## Skeletal landmark data

────────

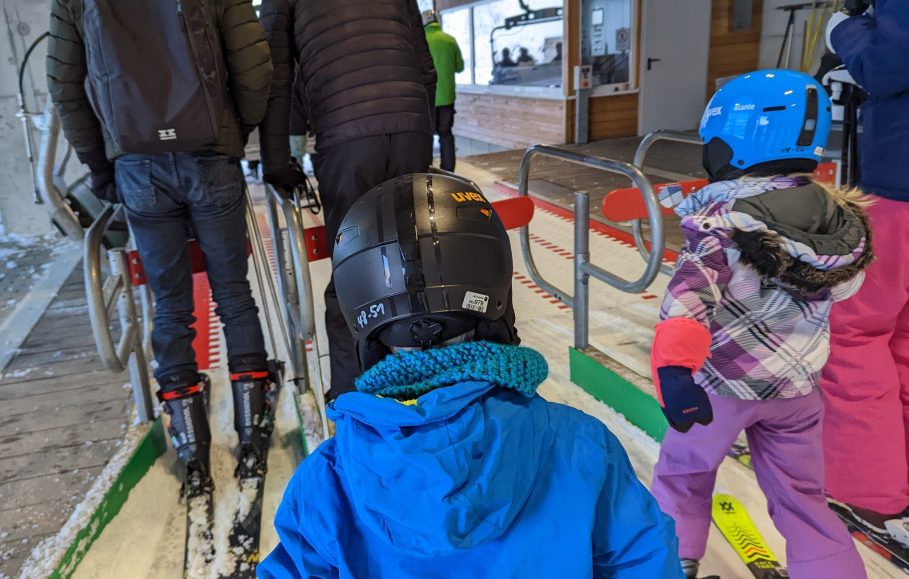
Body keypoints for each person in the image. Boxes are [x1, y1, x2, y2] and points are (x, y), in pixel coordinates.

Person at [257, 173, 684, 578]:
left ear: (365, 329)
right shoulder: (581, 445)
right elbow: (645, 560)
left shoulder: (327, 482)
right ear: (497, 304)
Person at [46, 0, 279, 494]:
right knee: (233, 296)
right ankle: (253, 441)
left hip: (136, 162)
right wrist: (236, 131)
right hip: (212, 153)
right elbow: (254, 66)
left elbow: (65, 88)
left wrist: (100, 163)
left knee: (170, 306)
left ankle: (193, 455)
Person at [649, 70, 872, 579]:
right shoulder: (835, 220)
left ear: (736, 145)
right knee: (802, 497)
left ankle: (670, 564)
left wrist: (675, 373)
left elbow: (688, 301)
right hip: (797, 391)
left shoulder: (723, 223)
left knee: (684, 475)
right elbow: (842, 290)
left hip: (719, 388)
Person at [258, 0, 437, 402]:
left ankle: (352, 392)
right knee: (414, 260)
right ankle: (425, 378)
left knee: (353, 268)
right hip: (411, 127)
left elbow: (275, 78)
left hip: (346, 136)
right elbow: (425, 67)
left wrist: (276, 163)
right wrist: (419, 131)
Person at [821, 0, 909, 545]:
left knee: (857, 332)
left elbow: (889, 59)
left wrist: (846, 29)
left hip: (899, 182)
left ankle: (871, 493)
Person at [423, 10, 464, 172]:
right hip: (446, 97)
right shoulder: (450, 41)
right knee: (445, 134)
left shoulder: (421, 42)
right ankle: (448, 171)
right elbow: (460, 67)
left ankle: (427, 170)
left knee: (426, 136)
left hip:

────────

## What is expected
Return every entry unchanged and skip the pictures.

## Solution
Body keypoints for each person in the image. Boxes are [x1, y1, x2, y2] and points are (x, y), in pixel coordinates.

Person at [257, 173, 684, 578]:
left ear: (365, 329)
right shoulder: (581, 445)
right elbow: (645, 560)
left shoulder: (327, 482)
right ear: (497, 304)
Person at [46, 0, 279, 494]:
right knee: (233, 296)
right ankle: (253, 441)
left hip: (136, 162)
right wrist: (236, 131)
right hip: (212, 153)
right elbow: (254, 66)
left elbow: (65, 88)
left wrist: (100, 163)
left knee: (170, 306)
left ankle: (193, 455)
Person at [649, 70, 872, 579]:
right shoulder: (835, 220)
left ear: (736, 145)
right knee: (802, 497)
left ankle: (670, 564)
left wrist: (675, 373)
left elbow: (688, 301)
right hip: (797, 391)
left shoulder: (723, 223)
left knee: (684, 475)
right elbow: (842, 290)
left hip: (719, 388)
Person at [258, 0, 437, 402]:
left ankle: (352, 392)
right knee: (414, 260)
right ankle: (425, 378)
left knee: (353, 268)
right hip: (411, 127)
left elbow: (275, 78)
left hip: (346, 136)
right elbow: (425, 67)
left wrist: (276, 163)
right wrist: (419, 131)
Person at [821, 0, 909, 545]:
left knee: (857, 332)
left elbow: (889, 59)
left wrist: (846, 29)
left hip: (899, 182)
left ankle: (871, 493)
Person at [423, 10, 464, 172]:
right hip: (446, 97)
right shoulder: (450, 41)
right knee: (445, 134)
left shoulder: (421, 42)
right ankle: (448, 171)
right elbow: (460, 67)
left ankle: (427, 170)
left knee: (426, 136)
left hip:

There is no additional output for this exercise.